Step 2: Wipe the Graphics Registry Key
Press Win+R, type regedit, hit Enter. Navigate to:
HKEY_LOCAL_MACHINE\SYSTEM\CurrentControlSet\Control\GraphicsDrivers
Look for any key named DxgkCopyProtection or HDCP — they don't exist by default, so if you see one, someone (or a driver installer) created it. Delete it. Also check HKEY_LOCAL_MACHINE\SYSTEM\CurrentControlSet\Control\Class\{4d36e968-e325-11ce-bfc1-08002be10318}\0000 (the GPU's instance key) and delete any CopyProtectionType or HDCPEnabled values.
Close Regedit.
Step 3: Use Display Driver Uninstaller (DDU)
Still in Safe Mode, download and run Display Driver Uninstaller (from Guru3D). Select your GPU vendor (Nvidia or AMD), choose Clean and restart. This wipes every driver file, registry entry, and cached HDCP state. The HDCP key cache lives in C:\Windows\System32\DriverStore\FileRepository\ — DDU scrubs that too.
Step 4: Install a Known Good Driver
After the reboot, install the latest driver from your GPU vendor's site. Don't use Windows Update or "optional updates" here — those can miss the display driver model version your GPU needs. For Nvidia, use the Game Ready driver. For AMD, use Adrenalin Edition. Reboot once more after installation.
Step 5: Test the Copy Protection Path
With the new driver, open a Command Prompt as admin and run:
dxdiag /dontskip
Click Display 1 tab. Under Drivers, check that the driver model says WDDM 2.x (2.7 or higher for Windows 10/11). Then click Save All Information and open the saved DxDiag.txt. Search for Copy Protection — you should see not supported or a specific HDCP version. If you see invalid, something's still broken. In that case, try a different cable — especially if you're using a DisplayPort-to-HDMI adapter. Those often mess up HDCP negotiation.
If It Still Fails
Check these:
- Monitor's EDID — a bad EDID can report wrong copy protection caps. Use Custom Resolution Utility (CRU) to reset the monitor's extension block. Works on 99% of monitors.

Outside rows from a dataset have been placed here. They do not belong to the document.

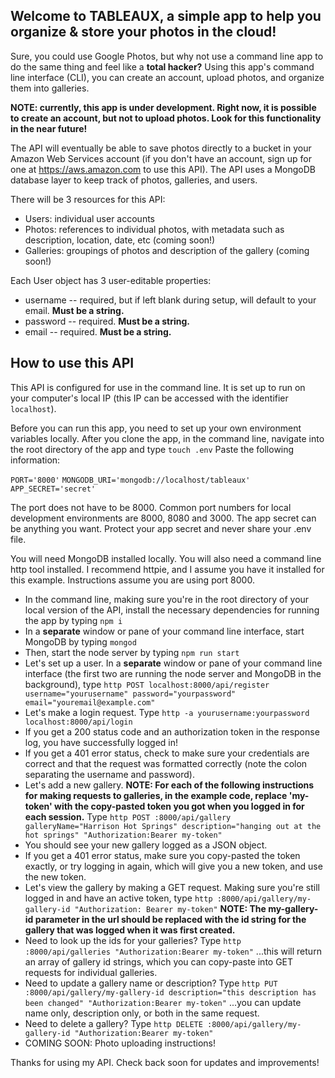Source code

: ## Welcome to TABLEAUX, a simple app to help you organize & store your photos in the cloud!

Sure, you could use Google Photos, but why not use a command line app to do the same thing and feel like a **total hacker?** Using this app's command line interface (CLI), you can create an account, upload photos, and organize them into galleries.

**NOTE: currently, this app is under development. Right now, it is possible to create an account, but not to upload photos. Look for this functionality in the near future!**

The API will eventually be able to save photos directly to a bucket in your Amazon Web Services account (if you don't have an account, sign up for one at https://aws.amazon.com to use this API). The API uses a MongoDB database layer to keep track of photos, galleries, and users.

There will be 3 resources for this API:
  * Users: individual user accounts
  * Photos: references to individual photos, with metadata such as description, location, date, etc (coming soon!)
  * Galleries: groupings of photos and description of the gallery (coming soon!)

Each User object has 3 user-editable properties:
  * username -- required, but if left blank during setup, will default to your email. **Must be a string.**
  * password -- required. **Must be a string.**
  * email -- required. **Must be a string.**

## How to use this API

This API is configured for use in the command line. It is set up to run on your computer's local IP (this IP can be accessed with the identifier `localhost`).

Before you can run this app, you need to set up your own environment variables locally. After you clone the app, in the command line, navigate into the root directory of the app and type `touch .env`
Paste the following information:

`PORT='8000'`
`MONGODB_URI='mongodb://localhost/tableaux'`
`APP_SECRET='secret'`

The port does not have to be 8000. Common port numbers for local development environments are 8000, 8080 and 3000. The app secret can be anything you want. Protect your app secret and never share your .env file.

You will need MongoDB installed locally. You will also need a command line http tool installed. I recommend httpie, and I assume you have it installed for this example. Instructions assume you are using port 8000.

  * In the command line, making sure you're in the root directory of your local version of the API, install the necessary dependencies for running the app by typing `npm i`
  * In a **separate** window or pane of your command line interface, start MongoDB by typing `mongod`
  * Then, start the node server by typing `npm run start`
  * Let's set up a user. In a **separate** window or pane of your command line interface (the first two are running the node server and MongoDB in the background), type `http POST localhost:8000/api/register username="yourusername" password="yourpassword" email="youremail@example.com"`
  * Let's make a login request. Type `http -a yourusername:yourpassword localhost:8000/api/login`
  * If you get a 200 status code and an authorization token in the response log, you have successfully logged in!
  * If you get a 401 error status, check to make sure your credentials are correct and that the request was formatted correctly (note the colon separating the username and password).
  * Let's add a new gallery. **NOTE: For each of the following instructions for making requests to galleries, in the example code, replace 'my-token' with the copy-pasted token you got when you logged in for each session.** Type `http POST :8000/api/gallery galleryName="Harrison Hot Springs" description="hanging out at the hot springs" "Authorization:Bearer my-token"`
  * You should see your new gallery logged as a JSON object.
  * If you get a 401 error status, make sure you copy-pasted the token exactly, or try logging in again, which will give you a new token, and use the new token.
  * Let's view the gallery by making a GET request. Making sure you're still logged in and have an active token, type `http :8000/api/gallery/my-gallery-id "Authorization: Bearer my-token"` **NOTE: The my-gallery-id parameter in the url should be replaced with the id string for the gallery that was logged when it was first created.**
  * Need to look up the ids for your galleries? Type `http :8000/api/galleries "Authorization:Bearer my-token"` ...this will return an array of gallery id strings, which you can copy-paste into GET requests for individual galleries.
  * Need to update a gallery name or description? Type `http PUT :8000/api/gallery/my-gallery-id description="this description has been changed" "Authorization:Bearer my-token"` ...you can update name only, description only, or both in the same request.
  * Need to delete a gallery? Type `http DELETE :8000/api/gallery/my-gallery-id "Authorization:Bearer my-token"`
  * COMING SOON: Photo uploading instructions!

Thanks for using my API. Check back soon for updates and improvements!
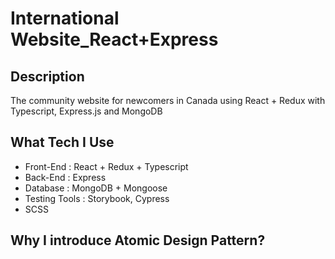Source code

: # International Website_React+Express

## Description
The community website for newcomers in Canada using React + Redux with Typescript, Express.js and MongoDB

## What Tech I Use
- Front-End     : React + Redux + Typescript
- Back-End      : Express
- Database      : MongoDB + Mongoose
- Testing Tools : Storybook, Cypress
- SCSS

## Why I introduce Atomic Design Pattern?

- GPU BIOS — some cards (especially used ones) have a corrupted UEFI GOP that mis-advertises copy protection. Update your GPU's firmware from the manufacturer's support page.
- Windows version — old builds of Windows 10 (pre-1903) had a bug in
dxgkrnl.systhat could reject valid copy protection types. Update to at least Windows 10 22H2 or Windows 11 23H2.
One more thing: if you're using a KVM switch or an HDMI splitter, bypass it and connect the monitor directly to the GPU. Those devices often strip or corrupt the HDCP key exchange.